### Your goal
Restate word for word the lines of the records below, starting at the line that contains "identification stamps) |" and ending at the line that contains "NB-30 Rev 9", with both of those lines included and nothing else.

┌──

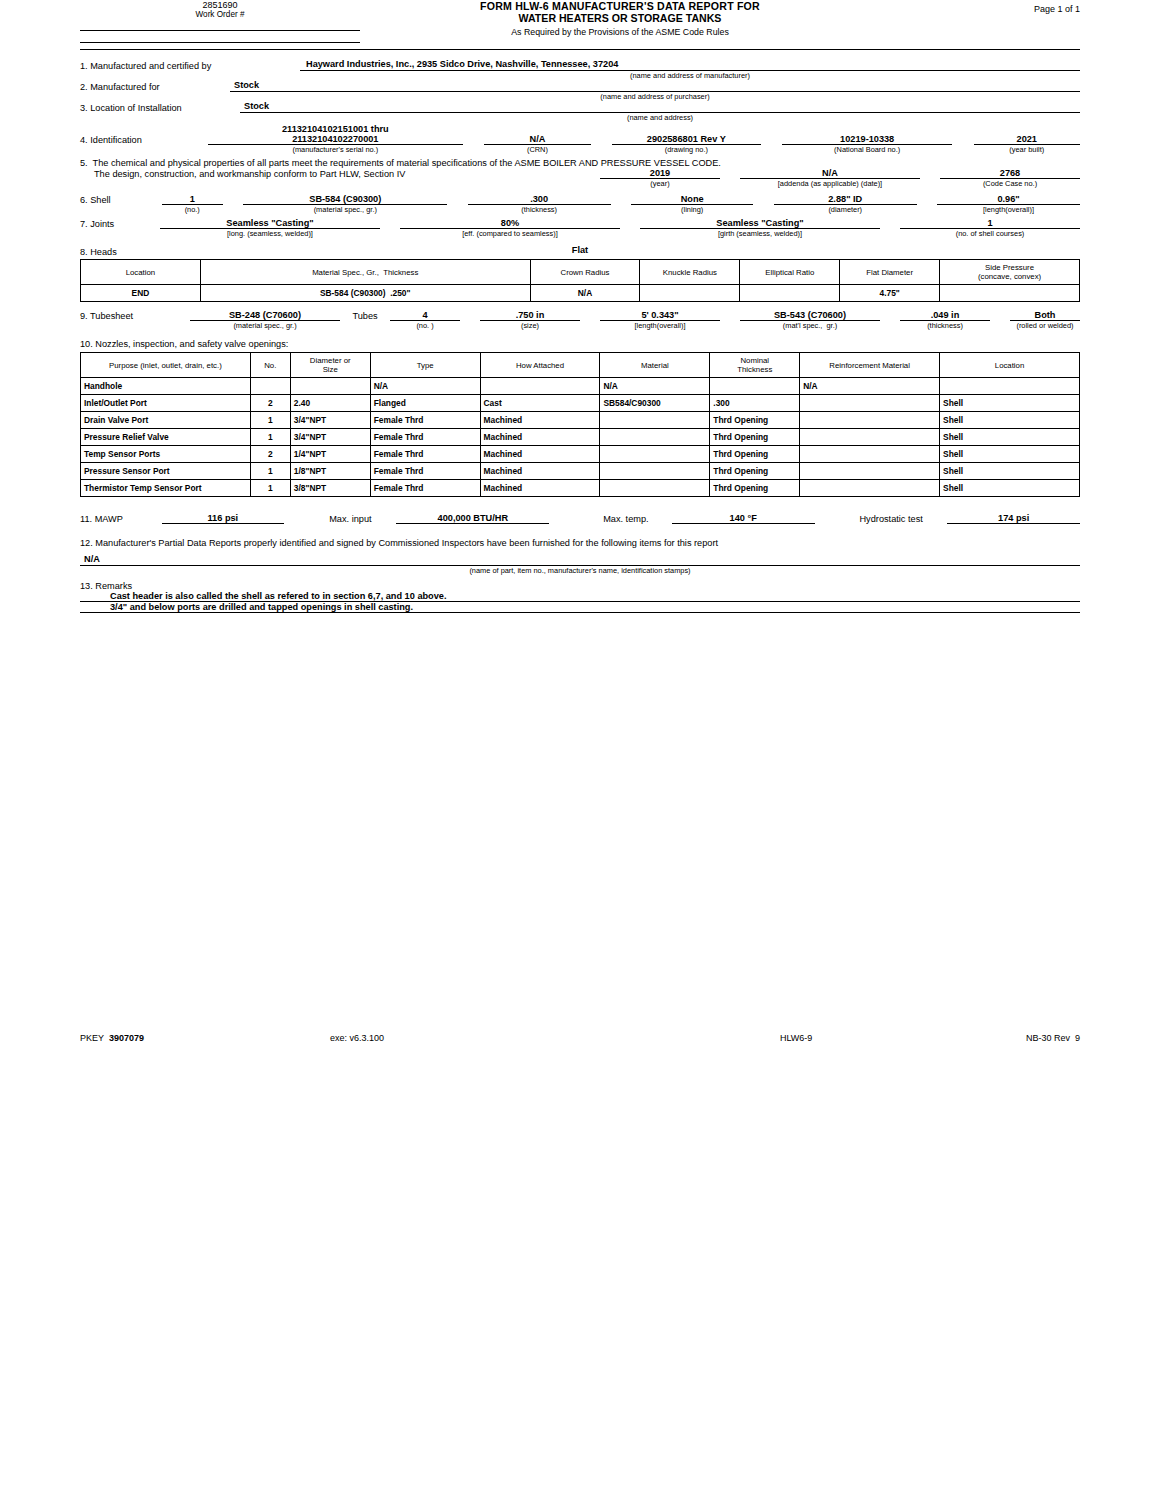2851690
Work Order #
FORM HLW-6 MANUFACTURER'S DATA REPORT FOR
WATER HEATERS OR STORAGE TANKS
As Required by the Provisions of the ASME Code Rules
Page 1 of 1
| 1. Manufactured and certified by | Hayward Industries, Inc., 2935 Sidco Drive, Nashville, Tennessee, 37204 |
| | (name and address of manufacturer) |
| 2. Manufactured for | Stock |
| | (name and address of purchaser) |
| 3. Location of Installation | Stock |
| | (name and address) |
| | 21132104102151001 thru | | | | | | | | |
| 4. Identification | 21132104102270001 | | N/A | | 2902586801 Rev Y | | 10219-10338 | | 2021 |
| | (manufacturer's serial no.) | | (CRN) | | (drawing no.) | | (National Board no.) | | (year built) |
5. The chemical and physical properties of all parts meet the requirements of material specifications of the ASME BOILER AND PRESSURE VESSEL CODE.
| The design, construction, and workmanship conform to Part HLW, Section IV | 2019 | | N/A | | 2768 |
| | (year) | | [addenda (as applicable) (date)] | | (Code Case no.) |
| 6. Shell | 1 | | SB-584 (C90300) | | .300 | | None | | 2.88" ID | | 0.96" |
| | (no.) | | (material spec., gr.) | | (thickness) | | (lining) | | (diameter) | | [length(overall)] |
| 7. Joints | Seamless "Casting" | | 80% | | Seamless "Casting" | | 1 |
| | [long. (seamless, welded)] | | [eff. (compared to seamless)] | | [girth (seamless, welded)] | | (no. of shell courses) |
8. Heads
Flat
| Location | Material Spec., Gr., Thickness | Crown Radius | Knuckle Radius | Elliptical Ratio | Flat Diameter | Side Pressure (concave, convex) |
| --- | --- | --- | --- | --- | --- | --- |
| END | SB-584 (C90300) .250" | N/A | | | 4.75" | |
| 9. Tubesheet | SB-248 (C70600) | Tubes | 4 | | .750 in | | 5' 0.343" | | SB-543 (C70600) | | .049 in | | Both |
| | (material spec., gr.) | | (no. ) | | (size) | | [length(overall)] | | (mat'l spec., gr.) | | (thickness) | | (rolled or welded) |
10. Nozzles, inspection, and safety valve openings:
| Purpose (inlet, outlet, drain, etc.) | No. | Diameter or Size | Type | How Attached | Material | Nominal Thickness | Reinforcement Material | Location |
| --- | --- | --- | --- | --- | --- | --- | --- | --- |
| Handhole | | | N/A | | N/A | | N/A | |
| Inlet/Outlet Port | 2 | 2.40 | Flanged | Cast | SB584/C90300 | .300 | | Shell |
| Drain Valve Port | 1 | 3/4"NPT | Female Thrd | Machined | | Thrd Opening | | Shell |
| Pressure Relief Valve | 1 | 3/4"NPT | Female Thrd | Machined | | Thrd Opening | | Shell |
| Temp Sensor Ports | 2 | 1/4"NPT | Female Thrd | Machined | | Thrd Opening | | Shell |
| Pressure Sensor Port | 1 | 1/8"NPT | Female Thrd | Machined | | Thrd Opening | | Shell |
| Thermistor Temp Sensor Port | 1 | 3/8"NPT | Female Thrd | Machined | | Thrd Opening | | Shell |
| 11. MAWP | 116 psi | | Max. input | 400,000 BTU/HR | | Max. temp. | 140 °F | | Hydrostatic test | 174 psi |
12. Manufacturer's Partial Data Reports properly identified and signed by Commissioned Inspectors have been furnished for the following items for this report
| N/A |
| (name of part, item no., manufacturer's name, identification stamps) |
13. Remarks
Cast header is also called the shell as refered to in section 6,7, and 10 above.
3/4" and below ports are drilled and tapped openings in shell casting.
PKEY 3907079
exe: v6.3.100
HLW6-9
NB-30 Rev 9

└──
┌──

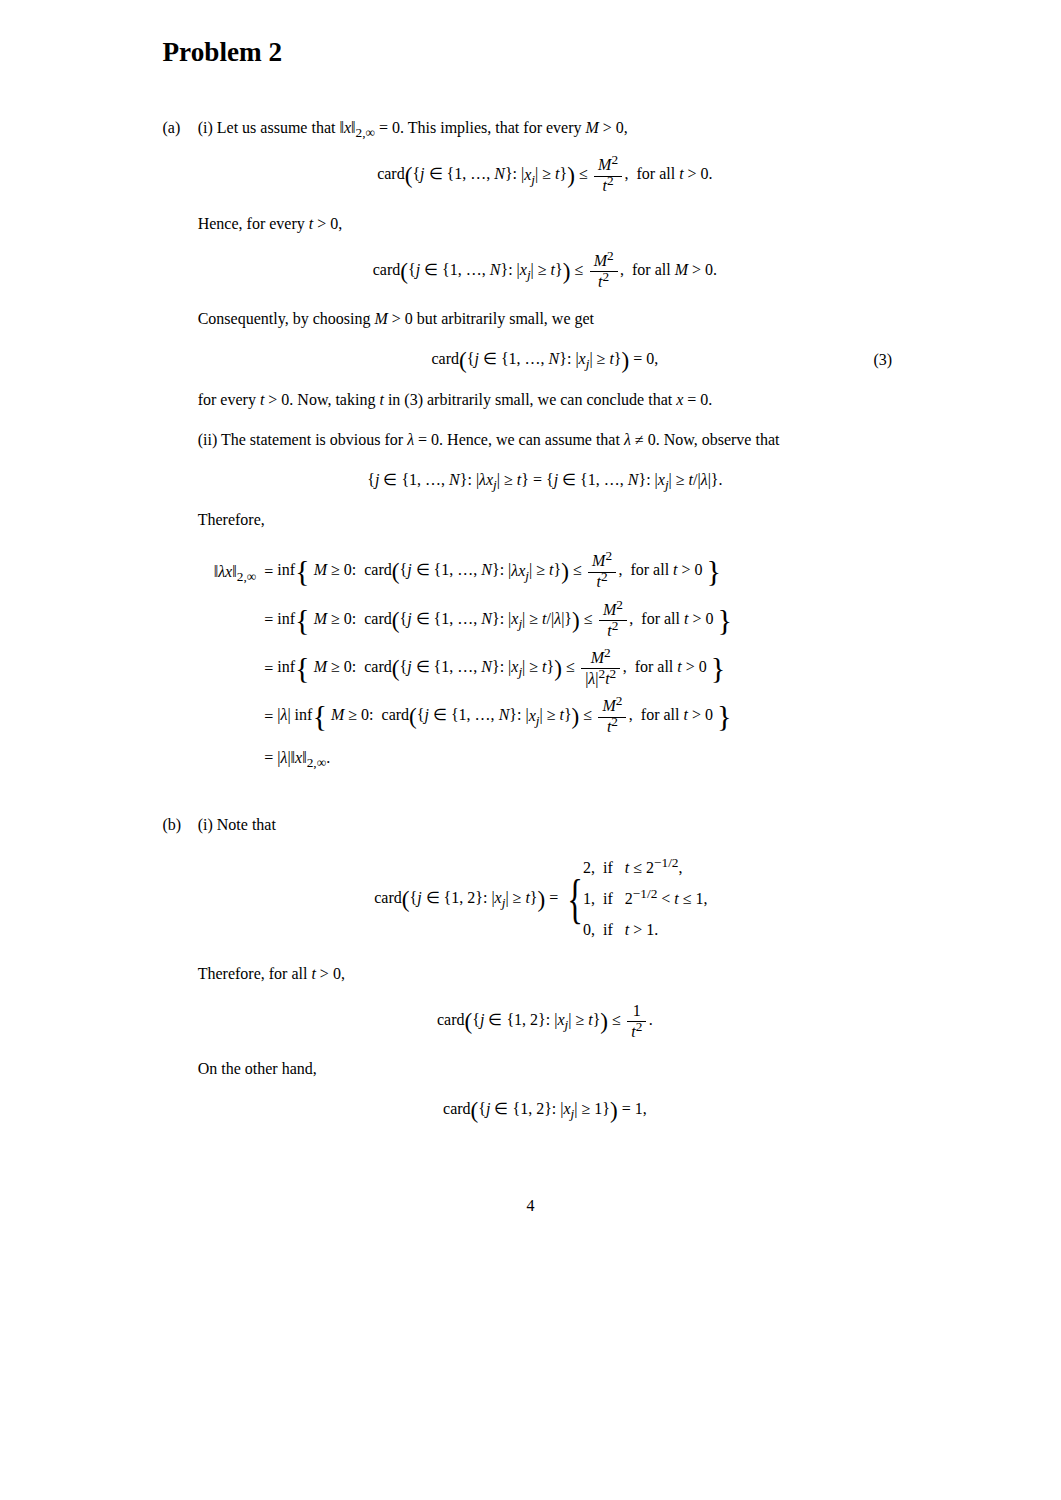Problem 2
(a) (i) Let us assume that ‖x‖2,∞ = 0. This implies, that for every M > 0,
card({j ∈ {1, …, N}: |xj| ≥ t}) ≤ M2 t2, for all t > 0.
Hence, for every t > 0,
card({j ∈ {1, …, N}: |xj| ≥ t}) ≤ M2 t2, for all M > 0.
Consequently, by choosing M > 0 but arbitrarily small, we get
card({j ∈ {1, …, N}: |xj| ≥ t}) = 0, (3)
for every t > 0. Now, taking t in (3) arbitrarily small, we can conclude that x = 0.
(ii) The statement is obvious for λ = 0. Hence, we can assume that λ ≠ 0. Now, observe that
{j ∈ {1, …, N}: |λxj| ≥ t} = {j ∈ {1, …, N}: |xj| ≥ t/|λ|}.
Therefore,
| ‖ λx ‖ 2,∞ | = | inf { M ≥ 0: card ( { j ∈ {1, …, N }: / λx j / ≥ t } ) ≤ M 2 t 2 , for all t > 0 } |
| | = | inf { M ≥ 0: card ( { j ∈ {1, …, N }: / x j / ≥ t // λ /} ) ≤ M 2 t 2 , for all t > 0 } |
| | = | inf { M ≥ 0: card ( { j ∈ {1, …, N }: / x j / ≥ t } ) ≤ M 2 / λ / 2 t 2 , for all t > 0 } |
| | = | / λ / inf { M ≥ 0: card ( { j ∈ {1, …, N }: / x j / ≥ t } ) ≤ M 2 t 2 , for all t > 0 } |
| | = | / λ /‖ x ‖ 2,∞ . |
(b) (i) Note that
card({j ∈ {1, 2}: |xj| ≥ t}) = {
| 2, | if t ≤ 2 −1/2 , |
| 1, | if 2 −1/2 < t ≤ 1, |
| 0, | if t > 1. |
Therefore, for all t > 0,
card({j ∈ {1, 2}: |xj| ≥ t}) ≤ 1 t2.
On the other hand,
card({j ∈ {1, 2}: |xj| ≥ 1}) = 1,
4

└──
┌──

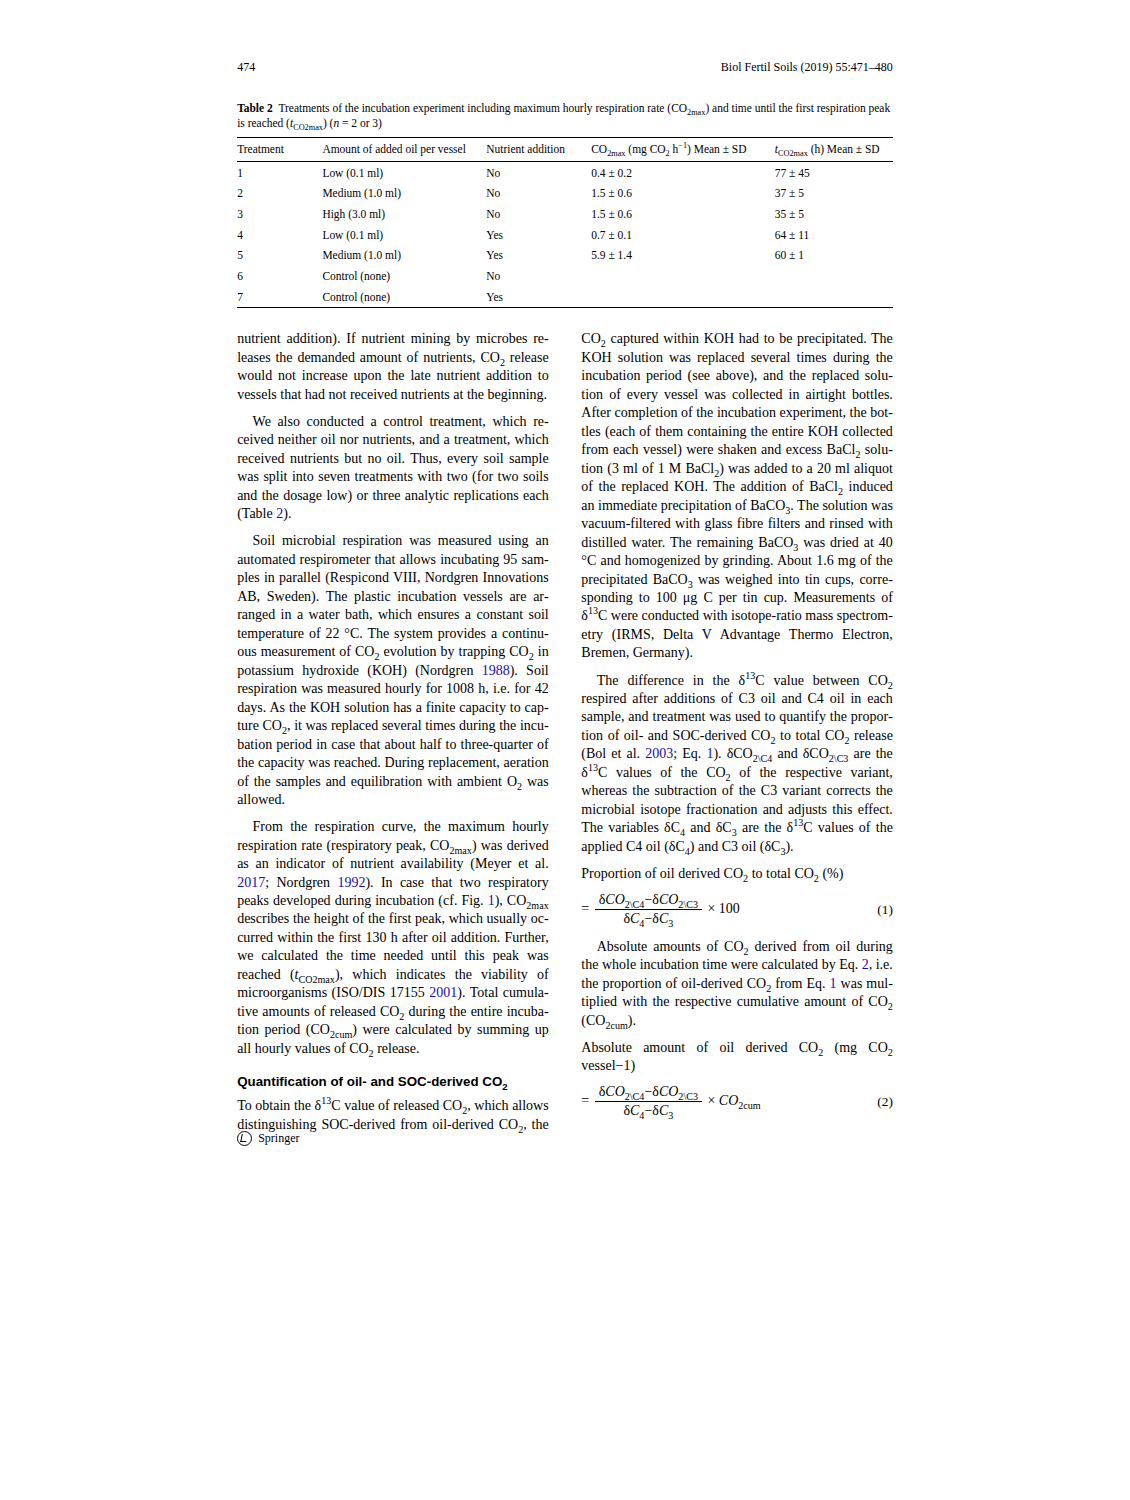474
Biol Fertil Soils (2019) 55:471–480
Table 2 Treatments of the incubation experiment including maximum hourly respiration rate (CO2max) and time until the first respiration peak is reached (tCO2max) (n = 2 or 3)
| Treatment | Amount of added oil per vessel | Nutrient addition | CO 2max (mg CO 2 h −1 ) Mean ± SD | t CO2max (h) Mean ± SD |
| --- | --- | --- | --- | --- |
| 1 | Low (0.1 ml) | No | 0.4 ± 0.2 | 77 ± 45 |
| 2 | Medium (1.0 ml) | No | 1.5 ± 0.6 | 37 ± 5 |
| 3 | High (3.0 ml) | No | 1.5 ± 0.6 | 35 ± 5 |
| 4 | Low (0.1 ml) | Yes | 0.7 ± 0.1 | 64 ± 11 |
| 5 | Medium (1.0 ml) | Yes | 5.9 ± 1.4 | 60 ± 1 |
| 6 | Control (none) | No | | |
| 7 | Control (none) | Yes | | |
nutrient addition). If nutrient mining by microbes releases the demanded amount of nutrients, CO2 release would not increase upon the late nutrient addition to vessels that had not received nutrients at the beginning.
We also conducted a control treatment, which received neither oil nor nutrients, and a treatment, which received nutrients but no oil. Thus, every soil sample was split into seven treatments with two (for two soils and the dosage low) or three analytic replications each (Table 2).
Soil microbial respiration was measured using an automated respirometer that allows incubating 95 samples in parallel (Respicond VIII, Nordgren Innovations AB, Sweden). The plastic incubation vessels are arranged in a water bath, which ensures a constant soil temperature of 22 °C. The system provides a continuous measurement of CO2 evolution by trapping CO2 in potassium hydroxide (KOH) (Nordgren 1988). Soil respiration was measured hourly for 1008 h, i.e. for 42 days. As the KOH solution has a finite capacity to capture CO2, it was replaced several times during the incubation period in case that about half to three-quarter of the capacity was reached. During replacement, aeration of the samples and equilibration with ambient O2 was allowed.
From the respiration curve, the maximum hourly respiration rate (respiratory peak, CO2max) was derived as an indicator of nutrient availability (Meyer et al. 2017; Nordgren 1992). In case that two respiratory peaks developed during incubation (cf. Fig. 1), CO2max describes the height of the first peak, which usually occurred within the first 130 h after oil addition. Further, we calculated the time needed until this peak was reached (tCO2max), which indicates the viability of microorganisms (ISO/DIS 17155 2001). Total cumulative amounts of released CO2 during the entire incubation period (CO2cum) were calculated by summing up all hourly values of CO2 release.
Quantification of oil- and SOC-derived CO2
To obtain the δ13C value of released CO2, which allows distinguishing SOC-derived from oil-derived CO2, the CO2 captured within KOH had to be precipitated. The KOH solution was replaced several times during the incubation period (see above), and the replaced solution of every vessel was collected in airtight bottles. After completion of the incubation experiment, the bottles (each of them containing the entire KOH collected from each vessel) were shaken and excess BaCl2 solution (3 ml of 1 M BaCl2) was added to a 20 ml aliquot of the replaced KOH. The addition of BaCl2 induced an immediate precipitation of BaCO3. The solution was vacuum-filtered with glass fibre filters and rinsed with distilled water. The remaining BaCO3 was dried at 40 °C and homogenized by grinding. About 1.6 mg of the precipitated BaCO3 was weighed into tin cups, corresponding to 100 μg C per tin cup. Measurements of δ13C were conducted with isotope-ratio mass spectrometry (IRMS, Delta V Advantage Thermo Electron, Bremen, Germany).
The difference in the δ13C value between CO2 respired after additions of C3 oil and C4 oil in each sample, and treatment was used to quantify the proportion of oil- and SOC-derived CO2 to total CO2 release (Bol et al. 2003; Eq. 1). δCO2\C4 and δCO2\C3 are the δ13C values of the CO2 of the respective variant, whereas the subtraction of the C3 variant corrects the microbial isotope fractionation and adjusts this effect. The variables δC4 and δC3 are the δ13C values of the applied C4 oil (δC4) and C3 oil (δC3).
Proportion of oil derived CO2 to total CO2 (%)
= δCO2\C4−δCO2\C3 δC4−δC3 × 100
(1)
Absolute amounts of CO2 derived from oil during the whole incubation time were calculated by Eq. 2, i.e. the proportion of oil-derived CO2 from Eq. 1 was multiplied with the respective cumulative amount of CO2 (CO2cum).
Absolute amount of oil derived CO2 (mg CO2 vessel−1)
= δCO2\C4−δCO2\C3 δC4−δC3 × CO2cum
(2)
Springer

└──

### Exercise output
| (name of part, item no., manufacturer's name, identification stamps) |
13. Remarks
Cast header is also called the shell as refered to in section 6,7, and 10 above.
3/4" and below ports are drilled and tapped openings in shell casting.
PKEY 3907079
exe: v6.3.100
HLW6-9
NB-30 Rev 9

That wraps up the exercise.